Collected data
[Start of Attachment]
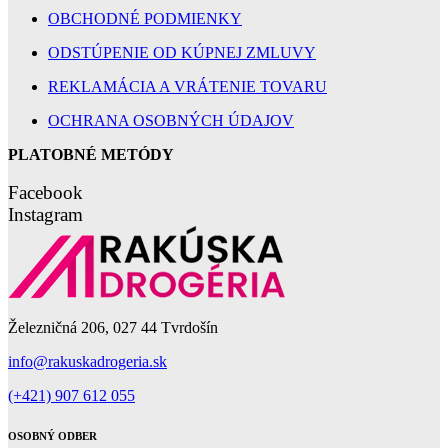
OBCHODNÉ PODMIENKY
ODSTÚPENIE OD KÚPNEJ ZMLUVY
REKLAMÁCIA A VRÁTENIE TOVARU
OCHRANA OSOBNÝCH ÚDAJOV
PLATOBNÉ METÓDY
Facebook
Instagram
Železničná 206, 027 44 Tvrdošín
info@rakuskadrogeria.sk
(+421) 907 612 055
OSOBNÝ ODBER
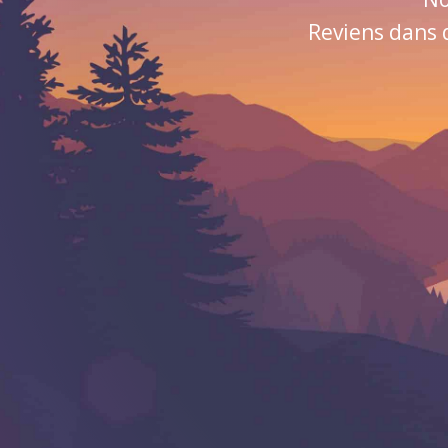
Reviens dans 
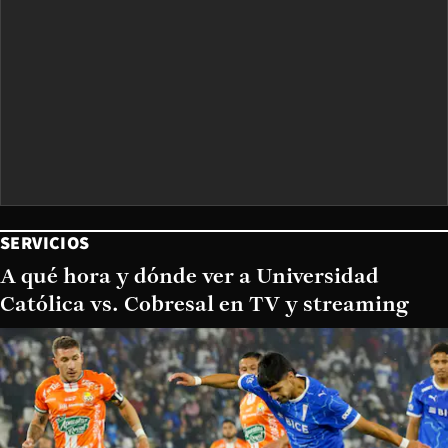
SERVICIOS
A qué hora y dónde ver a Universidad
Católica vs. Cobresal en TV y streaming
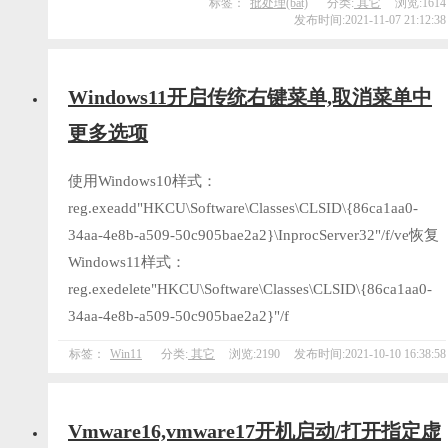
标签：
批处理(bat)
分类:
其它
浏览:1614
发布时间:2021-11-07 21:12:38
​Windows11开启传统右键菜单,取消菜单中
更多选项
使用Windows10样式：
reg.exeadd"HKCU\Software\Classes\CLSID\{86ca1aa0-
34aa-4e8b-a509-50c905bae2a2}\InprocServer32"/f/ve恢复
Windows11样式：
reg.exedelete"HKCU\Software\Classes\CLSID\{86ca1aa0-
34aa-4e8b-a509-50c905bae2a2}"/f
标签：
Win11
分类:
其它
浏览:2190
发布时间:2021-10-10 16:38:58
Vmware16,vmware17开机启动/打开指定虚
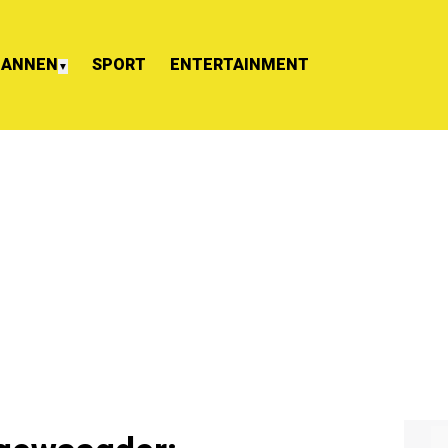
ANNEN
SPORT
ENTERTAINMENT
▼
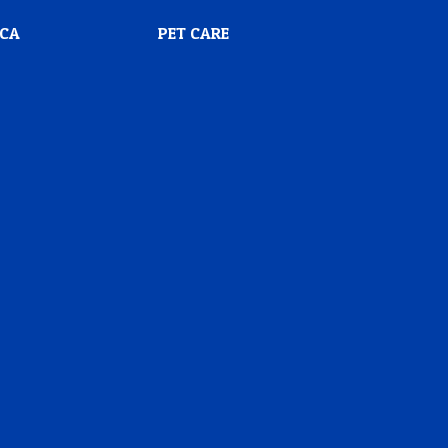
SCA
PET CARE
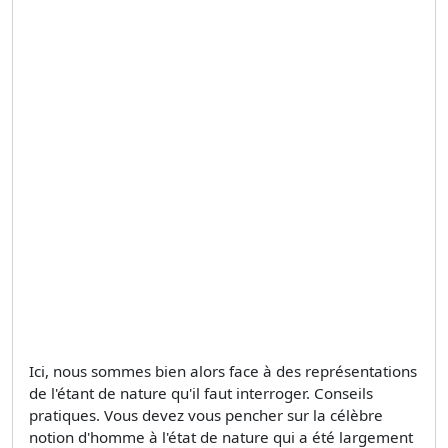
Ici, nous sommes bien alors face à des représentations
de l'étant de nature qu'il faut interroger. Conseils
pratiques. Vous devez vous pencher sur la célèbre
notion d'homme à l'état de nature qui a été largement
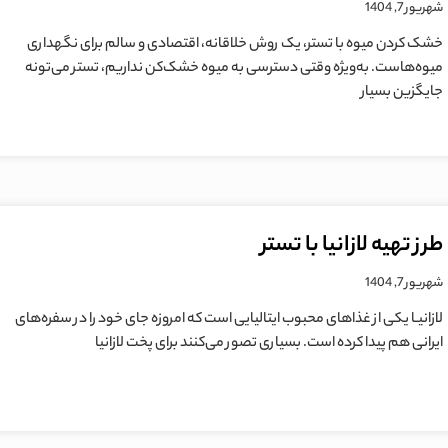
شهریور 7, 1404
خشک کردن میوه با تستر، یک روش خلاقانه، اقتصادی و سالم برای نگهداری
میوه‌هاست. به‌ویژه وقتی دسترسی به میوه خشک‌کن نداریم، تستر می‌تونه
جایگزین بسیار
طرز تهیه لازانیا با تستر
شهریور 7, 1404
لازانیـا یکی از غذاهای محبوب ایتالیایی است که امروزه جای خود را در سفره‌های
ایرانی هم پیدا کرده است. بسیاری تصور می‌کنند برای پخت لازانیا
[End of Attachment]
### Task prompt
Copy out every line above word for word, leaving out the pictures.

### Exercise response
OBCHODNÉ PODMIENKY
ODSTÚPENIE OD KÚPNEJ ZMLUVY
REKLAMÁCIA A VRÁTENIE TOVARU
OCHRANA OSOBNÝCH ÚDAJOV
PLATOBNÉ METÓDY
Facebook
Instagram
Železničná 206, 027 44 Tvrdošín
info@rakuskadrogeria.sk
(+421) 907 612 055
OSOBNÝ ODBER
Reviens dans 
SERVICIOS
A qué hora y dónde ver a Universidad
Católica vs. Cobresal en TV y streaming
标签：
批处理(bat)
分类:
其它
浏览:1614
发布时间:2021-11-07 21:12:38
​Windows11开启传统右键菜单,取消菜单中
更多选项
使用Windows10样式：
reg.exeadd"HKCU\Software\Classes\CLSID\{86ca1aa0-
34aa-4e8b-a509-50c905bae2a2}\InprocServer32"/f/ve恢复
Windows11样式：
reg.exedelete"HKCU\Software\Classes\CLSID\{86ca1aa0-
34aa-4e8b-a509-50c905bae2a2}"/f
标签：
Win11
分类:
其它
浏览:2190
发布时间:2021-10-10 16:38:58
Vmware16,vmware17开机启动/打开指定虚
ANNEN
SPORT
ENTERTAINMENT
▼
SCA
PET CARE
Ici, nous sommes bien alors face à des représentations
de l'étant de nature qu'il faut interroger. Conseils
pratiques. Vous devez vous pencher sur la célèbre
notion d'homme à l'état de nature qui a été largement
شهریور 7, 1404
خشک کردن میوه با تستر، یک روش خلاقانه، اقتصادی و سالم برای نگهداری
میوه‌هاست. به‌ویژه وقتی دسترسی به میوه خشک‌کن نداریم، تستر می‌تونه
جایگزین بسیار
طرز تهیه لازانیا با تستر
شهریور 7, 1404
لازانیـا یکی از غذاهای محبوب ایتالیایی است که امروزه جای خود را در سفره‌های
ایرانی هم پیدا کرده است. بسیاری تصور می‌کنند برای پخت لازانیا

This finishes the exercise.